A company’s articles of association will usually set out the process for chairing a meeting which may include practicalities (such as location and timing) that are specific to the company. The Companies Act 2006 also sets out a process for the chair of a meeting to consider and this will differ depending on whether the company is a public listed company or not. The UK Corporate Governance Code emphasizes that in general at meetings a chairman’s role is to be an impartial facilitator of the meeting and to make sure that the agenda of the meeting is followed. For shareholder meetings, a shareholder or the proxy of a shareholder can be appointed chair but usually if the directors of the company have appointed a chairperson, that person will chair the meeting if they are present.

Adjourning an annual general meeting

If an annual general meeting does not have the required quorum or if there is a dispute that means the meeting cannot carry on, the meeting can be adjourned, usually by the chair of the meeting, or if the meeting resolves to adjourn, or by another way specified in the company’s articles of association.

What happens after an annual general meeting?

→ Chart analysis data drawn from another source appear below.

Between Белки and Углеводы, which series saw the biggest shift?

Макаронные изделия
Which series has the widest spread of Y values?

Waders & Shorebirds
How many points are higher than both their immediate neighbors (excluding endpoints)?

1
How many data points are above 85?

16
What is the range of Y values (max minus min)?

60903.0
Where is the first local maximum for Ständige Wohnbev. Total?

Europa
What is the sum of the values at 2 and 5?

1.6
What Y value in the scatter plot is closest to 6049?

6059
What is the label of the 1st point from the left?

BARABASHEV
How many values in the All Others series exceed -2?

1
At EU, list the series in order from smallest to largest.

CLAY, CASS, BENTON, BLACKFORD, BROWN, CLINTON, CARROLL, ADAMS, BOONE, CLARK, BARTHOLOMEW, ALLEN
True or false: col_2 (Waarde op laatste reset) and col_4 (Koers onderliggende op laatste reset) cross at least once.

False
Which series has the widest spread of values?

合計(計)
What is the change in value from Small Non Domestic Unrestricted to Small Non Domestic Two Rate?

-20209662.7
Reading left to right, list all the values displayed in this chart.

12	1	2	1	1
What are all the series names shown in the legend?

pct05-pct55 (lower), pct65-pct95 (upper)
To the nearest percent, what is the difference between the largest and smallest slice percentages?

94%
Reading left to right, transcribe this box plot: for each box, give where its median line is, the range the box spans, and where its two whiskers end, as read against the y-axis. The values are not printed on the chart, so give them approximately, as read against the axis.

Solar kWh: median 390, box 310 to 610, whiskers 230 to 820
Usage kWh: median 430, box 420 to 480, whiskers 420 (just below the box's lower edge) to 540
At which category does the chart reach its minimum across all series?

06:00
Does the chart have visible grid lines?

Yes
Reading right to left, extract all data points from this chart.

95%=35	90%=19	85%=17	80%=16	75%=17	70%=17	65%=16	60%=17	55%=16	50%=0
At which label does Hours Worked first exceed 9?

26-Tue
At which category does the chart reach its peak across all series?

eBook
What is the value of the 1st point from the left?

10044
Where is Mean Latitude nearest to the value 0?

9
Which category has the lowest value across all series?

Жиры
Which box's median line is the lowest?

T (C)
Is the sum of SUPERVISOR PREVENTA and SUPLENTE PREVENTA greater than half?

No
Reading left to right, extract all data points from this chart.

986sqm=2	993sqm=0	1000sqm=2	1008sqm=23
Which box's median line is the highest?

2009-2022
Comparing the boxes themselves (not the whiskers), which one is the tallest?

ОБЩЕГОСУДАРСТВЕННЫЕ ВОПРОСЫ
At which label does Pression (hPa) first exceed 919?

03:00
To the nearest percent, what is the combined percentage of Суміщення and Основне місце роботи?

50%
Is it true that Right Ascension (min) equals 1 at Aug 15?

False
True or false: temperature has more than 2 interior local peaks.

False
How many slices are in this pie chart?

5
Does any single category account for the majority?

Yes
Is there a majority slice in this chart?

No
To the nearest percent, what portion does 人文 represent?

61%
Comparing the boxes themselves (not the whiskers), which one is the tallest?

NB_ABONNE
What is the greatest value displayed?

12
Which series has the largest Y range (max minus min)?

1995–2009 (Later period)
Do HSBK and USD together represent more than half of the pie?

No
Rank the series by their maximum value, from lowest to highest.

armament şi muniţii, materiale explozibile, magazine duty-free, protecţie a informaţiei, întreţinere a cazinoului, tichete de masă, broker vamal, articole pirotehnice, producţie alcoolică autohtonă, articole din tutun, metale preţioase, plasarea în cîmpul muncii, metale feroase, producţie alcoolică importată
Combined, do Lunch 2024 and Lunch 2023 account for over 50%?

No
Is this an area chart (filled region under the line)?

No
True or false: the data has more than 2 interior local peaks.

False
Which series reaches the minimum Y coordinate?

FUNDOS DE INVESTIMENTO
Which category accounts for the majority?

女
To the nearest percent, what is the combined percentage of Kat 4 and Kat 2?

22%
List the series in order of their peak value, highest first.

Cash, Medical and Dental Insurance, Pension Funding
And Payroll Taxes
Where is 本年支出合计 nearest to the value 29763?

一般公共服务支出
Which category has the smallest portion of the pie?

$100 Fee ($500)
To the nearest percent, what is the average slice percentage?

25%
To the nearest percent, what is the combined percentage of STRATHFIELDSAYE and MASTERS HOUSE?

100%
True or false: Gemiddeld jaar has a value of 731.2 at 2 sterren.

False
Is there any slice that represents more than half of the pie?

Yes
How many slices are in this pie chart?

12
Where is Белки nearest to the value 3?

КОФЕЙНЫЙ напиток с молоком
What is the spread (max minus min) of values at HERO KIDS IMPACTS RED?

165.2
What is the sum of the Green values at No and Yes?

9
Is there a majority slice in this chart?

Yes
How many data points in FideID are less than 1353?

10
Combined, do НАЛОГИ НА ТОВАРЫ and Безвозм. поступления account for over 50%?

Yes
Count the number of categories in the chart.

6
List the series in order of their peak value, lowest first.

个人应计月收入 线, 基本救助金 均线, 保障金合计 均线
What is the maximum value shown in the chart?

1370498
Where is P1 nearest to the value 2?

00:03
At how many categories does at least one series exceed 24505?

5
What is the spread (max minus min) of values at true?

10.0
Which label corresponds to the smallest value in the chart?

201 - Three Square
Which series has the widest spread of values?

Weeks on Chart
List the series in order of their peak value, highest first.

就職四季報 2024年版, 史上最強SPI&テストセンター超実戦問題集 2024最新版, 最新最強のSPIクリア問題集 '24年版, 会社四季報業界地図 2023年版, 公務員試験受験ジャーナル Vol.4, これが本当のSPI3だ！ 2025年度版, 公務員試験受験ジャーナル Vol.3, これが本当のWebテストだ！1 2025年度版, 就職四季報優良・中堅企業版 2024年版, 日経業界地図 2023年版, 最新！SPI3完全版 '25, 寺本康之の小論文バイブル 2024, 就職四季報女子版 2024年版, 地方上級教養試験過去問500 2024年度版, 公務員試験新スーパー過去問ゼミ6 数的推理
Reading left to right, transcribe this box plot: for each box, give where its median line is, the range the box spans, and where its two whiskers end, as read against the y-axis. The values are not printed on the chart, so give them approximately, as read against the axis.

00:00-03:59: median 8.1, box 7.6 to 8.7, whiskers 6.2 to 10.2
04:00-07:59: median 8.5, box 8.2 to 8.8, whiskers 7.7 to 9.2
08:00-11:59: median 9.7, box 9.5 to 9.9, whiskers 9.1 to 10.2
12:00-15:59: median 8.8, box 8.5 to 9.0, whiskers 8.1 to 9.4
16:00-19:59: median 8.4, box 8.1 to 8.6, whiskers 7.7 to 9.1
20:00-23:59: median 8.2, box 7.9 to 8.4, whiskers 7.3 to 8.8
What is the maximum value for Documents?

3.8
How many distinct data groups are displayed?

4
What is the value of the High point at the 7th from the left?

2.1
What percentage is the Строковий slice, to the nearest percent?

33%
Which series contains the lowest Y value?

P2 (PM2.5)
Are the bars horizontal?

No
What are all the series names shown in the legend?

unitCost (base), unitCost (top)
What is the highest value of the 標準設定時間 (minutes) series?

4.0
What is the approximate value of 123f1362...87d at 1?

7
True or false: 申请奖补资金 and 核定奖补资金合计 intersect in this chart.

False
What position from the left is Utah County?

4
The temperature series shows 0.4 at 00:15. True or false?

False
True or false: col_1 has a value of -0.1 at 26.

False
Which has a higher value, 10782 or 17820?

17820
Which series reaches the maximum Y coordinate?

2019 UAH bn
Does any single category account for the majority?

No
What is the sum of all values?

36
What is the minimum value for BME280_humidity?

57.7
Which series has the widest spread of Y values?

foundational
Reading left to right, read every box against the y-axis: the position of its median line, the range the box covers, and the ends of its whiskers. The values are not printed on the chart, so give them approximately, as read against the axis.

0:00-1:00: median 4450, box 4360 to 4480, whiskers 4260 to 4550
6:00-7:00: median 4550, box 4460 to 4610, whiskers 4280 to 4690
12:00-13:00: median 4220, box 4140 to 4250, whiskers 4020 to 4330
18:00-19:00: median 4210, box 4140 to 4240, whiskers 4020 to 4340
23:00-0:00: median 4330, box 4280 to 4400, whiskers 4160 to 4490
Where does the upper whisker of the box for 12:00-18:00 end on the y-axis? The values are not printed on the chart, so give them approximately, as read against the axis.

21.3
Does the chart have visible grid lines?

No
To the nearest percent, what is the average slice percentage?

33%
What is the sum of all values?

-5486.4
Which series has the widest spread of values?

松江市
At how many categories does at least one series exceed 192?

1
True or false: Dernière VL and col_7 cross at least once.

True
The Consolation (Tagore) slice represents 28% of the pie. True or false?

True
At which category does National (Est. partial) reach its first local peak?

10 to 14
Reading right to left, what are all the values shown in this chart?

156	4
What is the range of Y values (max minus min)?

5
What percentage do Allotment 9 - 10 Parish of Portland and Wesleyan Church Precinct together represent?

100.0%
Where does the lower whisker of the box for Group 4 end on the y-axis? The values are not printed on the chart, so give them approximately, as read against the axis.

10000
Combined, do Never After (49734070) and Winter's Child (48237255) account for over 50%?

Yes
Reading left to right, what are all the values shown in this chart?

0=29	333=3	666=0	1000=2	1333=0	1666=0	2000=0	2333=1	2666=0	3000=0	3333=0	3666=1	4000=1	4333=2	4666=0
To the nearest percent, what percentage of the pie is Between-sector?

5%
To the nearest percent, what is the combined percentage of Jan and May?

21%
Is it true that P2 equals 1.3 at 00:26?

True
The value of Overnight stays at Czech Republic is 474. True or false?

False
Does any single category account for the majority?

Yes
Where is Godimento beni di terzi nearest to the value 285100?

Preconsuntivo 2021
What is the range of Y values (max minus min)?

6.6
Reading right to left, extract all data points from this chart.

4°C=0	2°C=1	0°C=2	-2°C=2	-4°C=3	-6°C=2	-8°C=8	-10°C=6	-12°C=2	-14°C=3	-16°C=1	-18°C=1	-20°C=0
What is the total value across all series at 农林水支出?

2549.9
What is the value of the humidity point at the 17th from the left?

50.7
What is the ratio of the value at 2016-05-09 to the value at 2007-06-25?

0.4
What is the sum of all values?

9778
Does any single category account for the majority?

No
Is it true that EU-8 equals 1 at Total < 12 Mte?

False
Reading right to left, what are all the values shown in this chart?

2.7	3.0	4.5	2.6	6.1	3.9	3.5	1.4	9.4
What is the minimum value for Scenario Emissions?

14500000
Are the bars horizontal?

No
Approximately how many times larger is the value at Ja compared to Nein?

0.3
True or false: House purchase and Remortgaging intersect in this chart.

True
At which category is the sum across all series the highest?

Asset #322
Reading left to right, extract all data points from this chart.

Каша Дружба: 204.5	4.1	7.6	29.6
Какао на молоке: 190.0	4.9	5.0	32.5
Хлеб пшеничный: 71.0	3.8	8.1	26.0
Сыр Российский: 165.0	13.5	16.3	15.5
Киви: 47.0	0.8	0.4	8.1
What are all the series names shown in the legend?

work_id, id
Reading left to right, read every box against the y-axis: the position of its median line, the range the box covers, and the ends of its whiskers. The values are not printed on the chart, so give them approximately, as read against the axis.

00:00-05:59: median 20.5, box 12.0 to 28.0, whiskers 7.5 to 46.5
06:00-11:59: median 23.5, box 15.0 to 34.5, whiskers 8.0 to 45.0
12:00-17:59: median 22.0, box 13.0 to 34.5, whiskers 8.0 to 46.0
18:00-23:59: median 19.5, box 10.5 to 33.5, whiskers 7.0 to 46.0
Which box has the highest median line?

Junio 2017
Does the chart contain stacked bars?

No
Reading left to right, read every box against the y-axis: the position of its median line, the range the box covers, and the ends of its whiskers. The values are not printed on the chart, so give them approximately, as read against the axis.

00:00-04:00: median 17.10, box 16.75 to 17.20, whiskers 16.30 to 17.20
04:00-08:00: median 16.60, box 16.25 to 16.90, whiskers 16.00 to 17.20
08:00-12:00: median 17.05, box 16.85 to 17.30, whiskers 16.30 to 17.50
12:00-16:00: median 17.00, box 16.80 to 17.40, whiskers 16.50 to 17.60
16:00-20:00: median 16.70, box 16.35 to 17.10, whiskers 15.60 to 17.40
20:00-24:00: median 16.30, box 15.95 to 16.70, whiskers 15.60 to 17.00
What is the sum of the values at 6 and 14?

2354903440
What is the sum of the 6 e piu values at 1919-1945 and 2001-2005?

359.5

What happens after an annual general meeting will depend on the business discussed and the decisions made and approved at the meeting itself. The company will produce minutes that will be kept at the company’s office and will update or amend any registers that it needs to. The company secretary (if the company has one) or the company’s directors will send the requisite resolutions or supporting documentation to the necessary regulators (for example Companies House so that the Registrar of Companies can update the Companies’ Register). In the case of public, listed or trading companies, the company will update their website and if necessary, notify the relevant press or announce any updated information to the relevant markets if required.